December is a time for reviewing what went on in the year, so this month I’m going to do just that.
I’m starting with a round up of my YA & MG Time Travel books read, since I have been very bad at linking back to the original challenge site. I think I only committed to doing three, certainly no more than five, so I think I achieved that.
My list of titles (linked to my reviews) is:
- The Time Machine, H G Wells
- Wrinkle in Time, Madeleine L’Engle
- The Golden Scarab, S W Lothian
- The Fallen Pharoah, S W Lothan
- The Time Travel Storm, T C Booth
- The Shadow of Atlantis, Wendy Leighton-Porter
- The Shadow of the Minotaur, Wendy Leighton-Porter
- The Cursed Nile, S W Lothian
Of course, there are only five authors in that list of eight titles. I enjoyed all the books, some more than others, and I have more to read as sequels to Wendy Leighton-Porter’s The Shadows From The Past series, and also the sequels to Wrinkle in Time.
I think Wrinkle in Time was the most intriguing of them all, with the strangest, or most ‘alternative’ societies found, although maybe it’s a stretch to call it time travel, since it was more about space travel in a single point of time. The Time Machine was the most visionary in terms of what earth might become. I think I should re-read October the First is Too Late (by Fred Hoyle) as a counterpoint to these, since it also deals with the future of the earth, and I more or less stole those developments (although it is public science) to make the scenario for my flash fiction piece The Last Ice-cream. Maybe I will, next year.
I am thoroughly enjoying both the Quest series and the Shadows series. Wendy has four more for me to read already, wheras Steve is working on a further adventure plus a spin-off. I didn’t work at all hard to achieve this challenge, since these books rather sought me out, as did the Time Travel Storm, which I won in a giveaway. That is for younger readers – an early chapter book – which is a complete contrast with the ones that also fitted in the Classic challenge, which demand a higher level of reading and probably of comprehension, although as kids can cope with Doctor Who’s recent adventures, I don’t see any problem with them coping with H G Wells.

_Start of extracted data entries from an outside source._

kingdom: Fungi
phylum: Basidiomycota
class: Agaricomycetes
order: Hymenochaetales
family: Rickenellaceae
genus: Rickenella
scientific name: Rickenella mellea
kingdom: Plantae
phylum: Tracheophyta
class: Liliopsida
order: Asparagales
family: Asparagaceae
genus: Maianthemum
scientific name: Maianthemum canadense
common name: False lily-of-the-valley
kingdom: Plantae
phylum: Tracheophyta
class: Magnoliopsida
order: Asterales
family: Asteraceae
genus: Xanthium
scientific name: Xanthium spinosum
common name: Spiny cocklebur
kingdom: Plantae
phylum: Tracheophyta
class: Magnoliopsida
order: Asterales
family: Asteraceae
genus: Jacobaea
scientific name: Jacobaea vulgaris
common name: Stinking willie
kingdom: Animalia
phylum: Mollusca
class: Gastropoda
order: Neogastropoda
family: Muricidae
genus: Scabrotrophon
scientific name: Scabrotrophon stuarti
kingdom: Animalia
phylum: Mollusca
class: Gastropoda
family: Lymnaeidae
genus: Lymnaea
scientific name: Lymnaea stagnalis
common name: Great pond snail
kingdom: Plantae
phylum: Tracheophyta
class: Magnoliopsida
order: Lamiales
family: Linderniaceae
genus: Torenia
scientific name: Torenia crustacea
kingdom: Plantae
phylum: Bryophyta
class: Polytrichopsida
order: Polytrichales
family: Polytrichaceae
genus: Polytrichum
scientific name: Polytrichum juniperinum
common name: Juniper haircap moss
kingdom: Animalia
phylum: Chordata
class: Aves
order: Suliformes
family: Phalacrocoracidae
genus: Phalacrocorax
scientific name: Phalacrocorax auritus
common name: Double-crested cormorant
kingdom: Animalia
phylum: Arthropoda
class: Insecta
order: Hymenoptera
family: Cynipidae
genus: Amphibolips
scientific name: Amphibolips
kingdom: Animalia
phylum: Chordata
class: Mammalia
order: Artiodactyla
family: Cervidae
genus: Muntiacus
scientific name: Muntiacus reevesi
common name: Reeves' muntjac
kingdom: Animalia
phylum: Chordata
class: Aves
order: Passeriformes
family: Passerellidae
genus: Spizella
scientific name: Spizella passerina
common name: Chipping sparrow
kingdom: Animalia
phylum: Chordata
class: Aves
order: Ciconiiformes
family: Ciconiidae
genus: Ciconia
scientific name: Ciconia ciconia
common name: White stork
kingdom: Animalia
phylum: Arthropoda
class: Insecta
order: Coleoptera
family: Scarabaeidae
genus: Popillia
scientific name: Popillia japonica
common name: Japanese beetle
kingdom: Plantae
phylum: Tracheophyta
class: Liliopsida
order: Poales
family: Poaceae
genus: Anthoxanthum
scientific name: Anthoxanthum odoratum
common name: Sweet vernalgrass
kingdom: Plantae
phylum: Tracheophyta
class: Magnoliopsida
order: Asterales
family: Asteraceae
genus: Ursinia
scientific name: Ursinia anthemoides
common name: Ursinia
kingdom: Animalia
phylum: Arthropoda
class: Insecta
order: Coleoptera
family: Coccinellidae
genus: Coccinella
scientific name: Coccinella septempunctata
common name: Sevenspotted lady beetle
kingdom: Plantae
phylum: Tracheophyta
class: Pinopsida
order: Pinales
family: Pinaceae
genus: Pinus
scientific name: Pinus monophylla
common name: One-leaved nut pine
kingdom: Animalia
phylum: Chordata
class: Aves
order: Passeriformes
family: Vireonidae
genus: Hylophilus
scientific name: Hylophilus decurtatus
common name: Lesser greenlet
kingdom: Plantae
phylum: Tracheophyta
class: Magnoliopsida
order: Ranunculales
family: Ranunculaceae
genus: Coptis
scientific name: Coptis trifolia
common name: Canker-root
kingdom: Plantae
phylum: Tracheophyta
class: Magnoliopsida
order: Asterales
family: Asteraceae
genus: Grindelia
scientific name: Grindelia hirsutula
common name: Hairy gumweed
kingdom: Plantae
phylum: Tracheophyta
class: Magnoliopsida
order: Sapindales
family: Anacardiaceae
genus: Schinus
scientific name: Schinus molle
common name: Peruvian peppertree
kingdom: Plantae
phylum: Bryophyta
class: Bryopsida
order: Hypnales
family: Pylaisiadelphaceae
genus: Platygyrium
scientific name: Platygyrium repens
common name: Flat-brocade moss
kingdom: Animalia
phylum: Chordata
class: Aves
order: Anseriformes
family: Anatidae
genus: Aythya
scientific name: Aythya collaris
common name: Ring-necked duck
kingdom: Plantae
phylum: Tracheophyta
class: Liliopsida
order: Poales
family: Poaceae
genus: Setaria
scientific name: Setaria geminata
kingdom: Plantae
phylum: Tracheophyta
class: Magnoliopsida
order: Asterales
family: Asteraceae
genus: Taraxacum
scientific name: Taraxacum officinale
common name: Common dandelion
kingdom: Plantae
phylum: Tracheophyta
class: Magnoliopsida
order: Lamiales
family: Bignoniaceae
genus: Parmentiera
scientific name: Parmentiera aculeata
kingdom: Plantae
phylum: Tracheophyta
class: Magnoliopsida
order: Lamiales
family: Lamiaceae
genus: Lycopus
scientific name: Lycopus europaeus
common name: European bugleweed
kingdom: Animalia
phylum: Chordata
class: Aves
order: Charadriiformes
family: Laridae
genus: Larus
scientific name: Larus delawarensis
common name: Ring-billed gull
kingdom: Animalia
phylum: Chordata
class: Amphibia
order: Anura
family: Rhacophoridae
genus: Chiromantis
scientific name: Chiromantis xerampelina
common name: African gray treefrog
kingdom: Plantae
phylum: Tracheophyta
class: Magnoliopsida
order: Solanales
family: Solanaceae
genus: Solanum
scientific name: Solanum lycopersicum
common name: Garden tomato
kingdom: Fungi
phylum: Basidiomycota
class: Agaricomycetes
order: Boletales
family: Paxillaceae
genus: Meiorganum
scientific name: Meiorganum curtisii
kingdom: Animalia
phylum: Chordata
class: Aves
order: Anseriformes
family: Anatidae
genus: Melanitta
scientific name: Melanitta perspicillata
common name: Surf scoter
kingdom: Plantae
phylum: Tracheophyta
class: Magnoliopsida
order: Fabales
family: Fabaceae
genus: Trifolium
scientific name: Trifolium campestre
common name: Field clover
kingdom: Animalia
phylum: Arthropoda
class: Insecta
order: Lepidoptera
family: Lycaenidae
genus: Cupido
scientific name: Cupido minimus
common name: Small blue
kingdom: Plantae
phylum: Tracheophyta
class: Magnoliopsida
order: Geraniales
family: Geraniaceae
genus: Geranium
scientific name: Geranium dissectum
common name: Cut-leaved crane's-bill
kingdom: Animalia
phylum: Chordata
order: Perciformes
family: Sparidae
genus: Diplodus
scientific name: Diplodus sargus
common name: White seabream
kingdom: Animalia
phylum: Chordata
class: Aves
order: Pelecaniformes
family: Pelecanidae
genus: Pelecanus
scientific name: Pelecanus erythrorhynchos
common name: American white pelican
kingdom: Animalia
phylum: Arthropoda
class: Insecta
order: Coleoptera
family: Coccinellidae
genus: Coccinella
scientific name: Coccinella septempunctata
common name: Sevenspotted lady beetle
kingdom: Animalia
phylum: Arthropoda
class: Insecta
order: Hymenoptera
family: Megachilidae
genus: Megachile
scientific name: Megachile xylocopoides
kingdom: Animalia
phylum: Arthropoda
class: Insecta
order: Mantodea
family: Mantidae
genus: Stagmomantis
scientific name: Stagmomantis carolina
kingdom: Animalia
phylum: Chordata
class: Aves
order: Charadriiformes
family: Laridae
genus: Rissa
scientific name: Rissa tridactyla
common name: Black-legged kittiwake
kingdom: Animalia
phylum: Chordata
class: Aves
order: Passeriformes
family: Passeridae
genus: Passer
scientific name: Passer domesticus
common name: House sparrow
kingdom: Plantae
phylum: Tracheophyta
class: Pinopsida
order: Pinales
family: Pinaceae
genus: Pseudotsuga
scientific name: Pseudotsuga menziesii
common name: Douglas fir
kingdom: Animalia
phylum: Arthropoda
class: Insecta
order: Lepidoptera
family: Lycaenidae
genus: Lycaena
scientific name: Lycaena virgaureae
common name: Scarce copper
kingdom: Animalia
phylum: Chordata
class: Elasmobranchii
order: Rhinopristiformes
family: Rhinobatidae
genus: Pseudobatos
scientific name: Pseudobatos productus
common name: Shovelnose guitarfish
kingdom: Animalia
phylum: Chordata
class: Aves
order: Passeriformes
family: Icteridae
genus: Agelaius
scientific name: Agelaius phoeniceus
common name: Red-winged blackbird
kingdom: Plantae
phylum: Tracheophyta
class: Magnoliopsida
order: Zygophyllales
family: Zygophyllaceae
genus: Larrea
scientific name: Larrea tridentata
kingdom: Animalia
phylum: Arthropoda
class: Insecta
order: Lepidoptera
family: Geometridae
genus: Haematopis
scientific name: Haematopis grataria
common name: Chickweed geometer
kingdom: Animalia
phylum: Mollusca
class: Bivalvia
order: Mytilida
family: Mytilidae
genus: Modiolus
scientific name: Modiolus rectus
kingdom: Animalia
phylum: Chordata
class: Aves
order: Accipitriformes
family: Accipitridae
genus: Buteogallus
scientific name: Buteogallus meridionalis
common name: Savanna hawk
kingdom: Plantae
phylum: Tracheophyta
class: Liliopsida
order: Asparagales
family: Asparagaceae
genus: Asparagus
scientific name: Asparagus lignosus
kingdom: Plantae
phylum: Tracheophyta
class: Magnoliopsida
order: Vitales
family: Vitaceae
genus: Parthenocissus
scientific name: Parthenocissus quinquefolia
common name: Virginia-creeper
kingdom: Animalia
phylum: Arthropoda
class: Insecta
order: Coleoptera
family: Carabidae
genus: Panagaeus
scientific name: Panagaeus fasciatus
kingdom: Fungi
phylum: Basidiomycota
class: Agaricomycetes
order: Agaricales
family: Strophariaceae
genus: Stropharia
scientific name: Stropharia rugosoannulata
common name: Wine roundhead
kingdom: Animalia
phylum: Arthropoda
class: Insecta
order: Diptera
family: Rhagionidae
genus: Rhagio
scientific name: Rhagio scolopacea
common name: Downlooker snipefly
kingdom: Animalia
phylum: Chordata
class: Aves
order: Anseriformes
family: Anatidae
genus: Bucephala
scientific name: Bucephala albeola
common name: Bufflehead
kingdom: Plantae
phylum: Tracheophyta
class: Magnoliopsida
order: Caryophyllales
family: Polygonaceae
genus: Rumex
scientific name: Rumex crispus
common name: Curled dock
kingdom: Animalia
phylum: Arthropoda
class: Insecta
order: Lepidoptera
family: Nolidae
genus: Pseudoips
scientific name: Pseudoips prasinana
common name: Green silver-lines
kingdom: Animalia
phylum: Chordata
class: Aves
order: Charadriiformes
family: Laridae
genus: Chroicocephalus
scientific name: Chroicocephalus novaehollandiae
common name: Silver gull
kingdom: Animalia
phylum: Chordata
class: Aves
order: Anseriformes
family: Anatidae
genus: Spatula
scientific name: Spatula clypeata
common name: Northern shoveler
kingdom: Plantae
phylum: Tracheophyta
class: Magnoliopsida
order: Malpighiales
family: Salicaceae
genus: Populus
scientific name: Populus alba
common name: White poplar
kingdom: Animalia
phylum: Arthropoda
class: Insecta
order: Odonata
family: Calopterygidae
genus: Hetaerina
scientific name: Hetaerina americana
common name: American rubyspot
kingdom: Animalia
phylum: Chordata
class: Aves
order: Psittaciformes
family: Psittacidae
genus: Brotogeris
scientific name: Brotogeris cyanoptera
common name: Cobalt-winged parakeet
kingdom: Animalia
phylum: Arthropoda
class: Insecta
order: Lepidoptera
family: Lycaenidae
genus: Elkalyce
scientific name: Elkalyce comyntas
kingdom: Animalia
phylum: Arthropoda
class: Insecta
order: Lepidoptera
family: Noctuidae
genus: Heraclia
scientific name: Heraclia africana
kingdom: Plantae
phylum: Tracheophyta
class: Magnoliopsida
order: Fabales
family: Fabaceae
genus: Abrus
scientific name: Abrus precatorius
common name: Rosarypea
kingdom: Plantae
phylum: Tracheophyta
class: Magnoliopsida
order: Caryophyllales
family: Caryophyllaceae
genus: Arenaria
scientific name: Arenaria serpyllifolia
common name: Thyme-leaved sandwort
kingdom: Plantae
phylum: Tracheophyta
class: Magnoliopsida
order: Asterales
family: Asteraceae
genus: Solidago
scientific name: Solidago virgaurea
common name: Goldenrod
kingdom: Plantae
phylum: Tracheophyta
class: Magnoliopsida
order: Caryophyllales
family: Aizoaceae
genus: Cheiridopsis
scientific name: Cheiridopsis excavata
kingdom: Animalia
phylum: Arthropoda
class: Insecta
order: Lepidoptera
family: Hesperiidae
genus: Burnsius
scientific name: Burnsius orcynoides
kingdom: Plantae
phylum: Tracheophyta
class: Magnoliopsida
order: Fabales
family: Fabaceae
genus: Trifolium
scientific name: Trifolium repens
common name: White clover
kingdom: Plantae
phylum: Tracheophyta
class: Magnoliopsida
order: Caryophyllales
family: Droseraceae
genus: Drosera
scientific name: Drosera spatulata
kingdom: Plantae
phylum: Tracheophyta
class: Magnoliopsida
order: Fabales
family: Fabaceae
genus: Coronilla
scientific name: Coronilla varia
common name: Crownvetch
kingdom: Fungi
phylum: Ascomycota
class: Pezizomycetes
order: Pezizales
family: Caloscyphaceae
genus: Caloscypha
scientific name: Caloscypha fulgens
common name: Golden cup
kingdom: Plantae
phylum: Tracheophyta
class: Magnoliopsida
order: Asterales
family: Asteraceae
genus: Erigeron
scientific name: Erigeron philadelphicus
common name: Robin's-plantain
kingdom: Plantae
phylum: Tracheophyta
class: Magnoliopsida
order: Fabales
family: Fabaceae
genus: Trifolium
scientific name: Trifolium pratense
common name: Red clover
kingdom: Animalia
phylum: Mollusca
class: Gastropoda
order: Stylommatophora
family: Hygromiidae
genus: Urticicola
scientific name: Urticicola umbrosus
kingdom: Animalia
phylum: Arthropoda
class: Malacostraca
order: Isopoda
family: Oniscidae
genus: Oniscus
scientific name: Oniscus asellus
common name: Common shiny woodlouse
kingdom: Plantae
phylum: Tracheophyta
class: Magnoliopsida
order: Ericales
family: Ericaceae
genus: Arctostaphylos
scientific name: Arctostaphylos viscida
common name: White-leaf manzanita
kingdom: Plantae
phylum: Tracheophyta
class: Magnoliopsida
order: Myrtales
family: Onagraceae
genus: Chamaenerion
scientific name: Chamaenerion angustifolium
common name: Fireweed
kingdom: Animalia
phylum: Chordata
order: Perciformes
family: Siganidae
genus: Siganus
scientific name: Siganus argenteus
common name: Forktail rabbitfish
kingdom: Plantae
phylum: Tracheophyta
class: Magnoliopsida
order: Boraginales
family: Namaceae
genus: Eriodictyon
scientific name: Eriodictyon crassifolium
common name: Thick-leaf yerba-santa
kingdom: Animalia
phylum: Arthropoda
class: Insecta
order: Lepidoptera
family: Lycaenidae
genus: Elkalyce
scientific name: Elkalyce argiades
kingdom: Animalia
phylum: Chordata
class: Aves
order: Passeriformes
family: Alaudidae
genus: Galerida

I enjoyed these books, all of them. On the whole I’d rather read about travel to the future than the past, but I enjoy them all. I ought to continue this challenge, even if it’s only for my own enjoyment. Seeking out some traditionally-published books that I haven’t read or even heard of would be good for me, too.
My favourite? A hard call… for enjoyment, the Cursed Nile, for future potential, Wrinkle in Time.